- **DIRECTIONS FOR THIS TASK**:
In the extract provided, what was the destination of the Wednesday field trip?

- **EXTRACT PROVIDED**:
>>>
Hmm

Whitefield in full flower

It’s been a sad roller coaster of a week with all the highs cancelled by some awful lows. Last weekend we were in the Bannau Brycheiniog – Brecon Beacons, staying with friends. I’d been in conversation with the doctor about my AF medication and she had contacted the consultant cardiologist for advice. Out of the blue I received a text message from her with a suggestion of a new drug whose side effects were even more severe (and dangerous) than the previous lot. The message said that this was the “drug of last resort” – well thanks! I’ve always wondered if doctors make you ill, but this felt like the threat of some serious iatrogenic harm. The Wednesday high was a field trip to Woodchester Mansion; a lovely but enigmatic unfinished building set in a magnificent Cotswold valley. I was leading (or supposed to be), but the group instantly split into birders, entomologists, trippers and botanists who all wanted to go their separate ways – notwithstanding my hard work on risk assessment maps and species lists – and so we threw in our lot with with the botanists and thrashed our way up and down 600 feet of steep Cotswold valley. The upside was a personal guided tour/tutorial where we found half a dozen rarities that we’d never have noticed in a hundred years and I discovered a whole pile of ideas about plant recording.
<<<
(Recorded data)
>>>
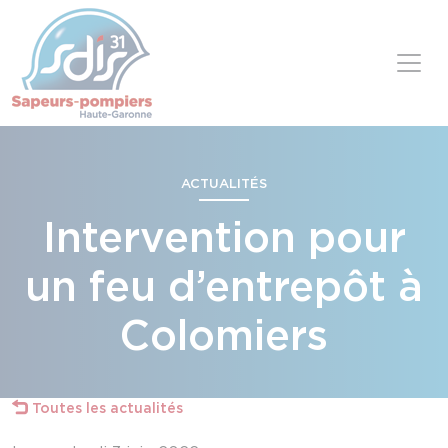
Panneau de gestion des cookies
Skip to content
ACTUALITÉS
Intervention pour
un feu d’entrepôt à
Colomiers
Toutes les actualités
<<<
- **ANSWER TO THE PROBLEM**:
Woodchester Mansion, an unfinished building set in a Cotswold valley.